For the purpose of this paper we have considered all pesticides as a single exposure category. However, pesticides are a group of diverse chemicals with varying toxicities and human health effects. In research investigating associations with specific health outcomes, an exposure definition such as “exposed to any pesticides” may be inadequately specific. The present analysis demonstrates that even when all pesticides are considered together, the proportion of farm workers with exposure is still low and exposure to specific products would be lower still. This indicates the importance of detailed, pesticide-specific exposure assessment of farm workers in studies investigating particular health outcomes.

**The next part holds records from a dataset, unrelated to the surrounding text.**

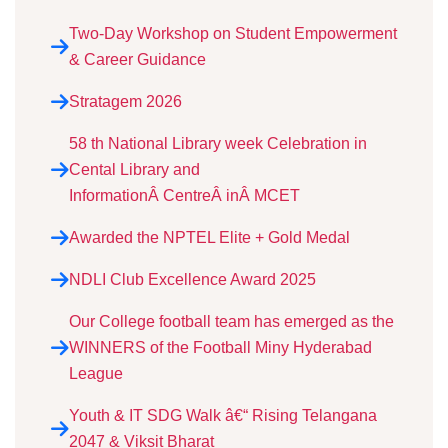
Two-Day Workshop on Student Empowerment
& Career Guidance
Stratagem 2026
58 th National Library week Celebration in
Cental Library and
InformationÂ CentreÂ inÂ MCET
Awarded the NPTEL Elite + Gold Medal
NDLI Club Excellence Award 2025
Our College football team has emerged as the
WINNERS of the Football Miny Hyderabad
League
Youth & IT SDG Walk â€“ Rising Telangana
2047 & Viksit Bharat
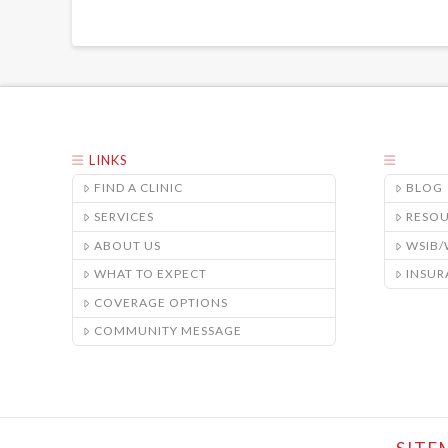
LINKS
FIND A CLINIC
BLOG
SERVICES
RESO
ABOUT US
WSIB
WHAT TO EXPECT
INSUR
COVERAGE OPTIONS
COMMUNITY MESSAGE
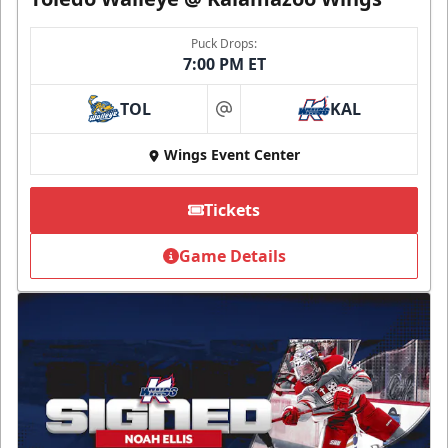
Puck Drops:
7:00 PM ET
TOL
KAL
at
Wings Event Center
Tickets
Game Details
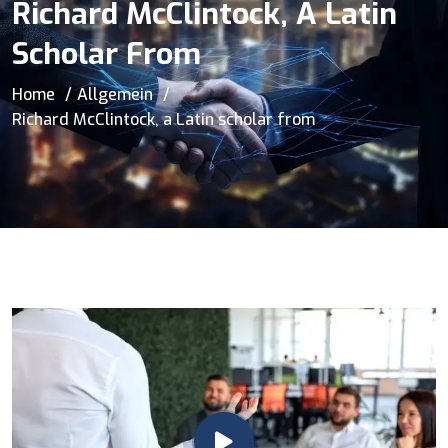
Richard McClintock, A Latin
Scholar From
Home
Allgemein
Richard McClintock, a Latin scholar from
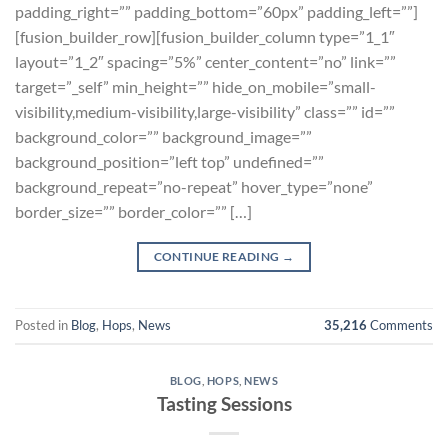
padding_right=”” padding_bottom=”60px” padding_left=””]
[fusion_builder_row][fusion_builder_column type=”1_1″
layout=”1_2″ spacing=”5%” center_content=”no” link=””
target=”_self” min_height=”” hide_on_mobile=”small-
visibility,medium-visibility,large-visibility” class=”” id=””
background_color=”” background_image=””
background_position=”left top” undefined=””
background_repeat=”no-repeat” hover_type=”none”
border_size=”” border_color=”” […]
CONTINUE READING
→
Posted in
Blog
,
Hops
,
News
35,216
Comments
BLOG
,
HOPS
,
NEWS
Tasting Sessions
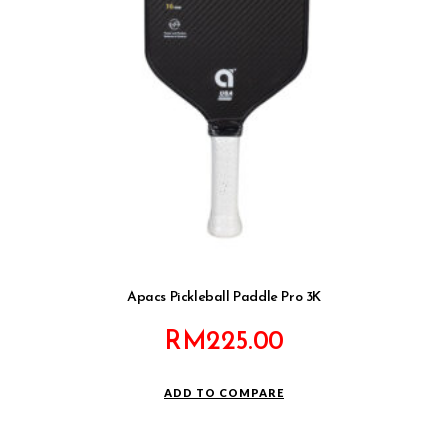
Apacs Pickleball Paddle Pro 3K
RM
225.00
ADD TO COMPARE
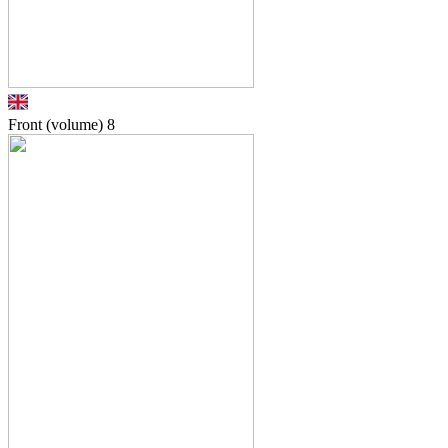
Front (volume)
8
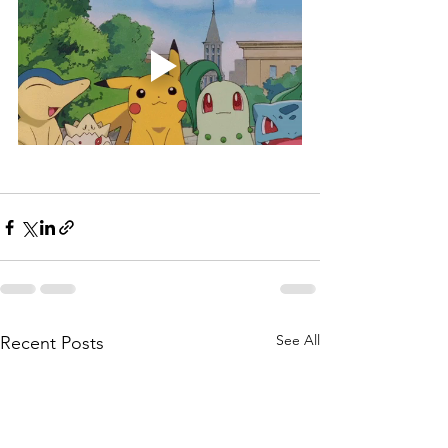
See All
Recent Posts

One of the strengths of this research is that the subject group was derived from a community-based case–control study. It is therefore reasonable to assume that the study sample is representative of the male workforce in Western Australia. Also, because the case–control study concerned a disease predominantly of late adulthood, we had complete or nearly complete career histories for all subjects. The JSM-assisted expert exposure assessment also provided detailed and specific exposure information for the majority of jobs, providing a high degree of confidence in the exposure assessment.

CONCLUSIONS

These results suggest that farm job titles alone are an inadequate surrogate for likely pesticide exposure and that future epidemiological research should emphasise more sophisticated exposure assessment methods. Classification of all farm-related jobs as pesticide exposed is likely to result in substantial over-estimation of the number of exposed workers. In assessing exposure to agricultural pesticides in Australia and similar contexts, researchers should be aware that exposure to pesticides may be more likely in jobs on farms where crops are grown, workers with long lengths of service and workers who commenced in jobs since 1980. Conversely, workers who raise animals and those with short lengths of service and jobs in earlier decades may have a lower likelihood of pesticide exposure.

Researchers should also be aware that although pesticide exposure exists in other sectors, the proportion of pesticide-exposed jobs outside farming is small and therefore classifying non-agricultural jobs as not exposed to pesticides is unlikely to lead to significant misclassification in population-based studies.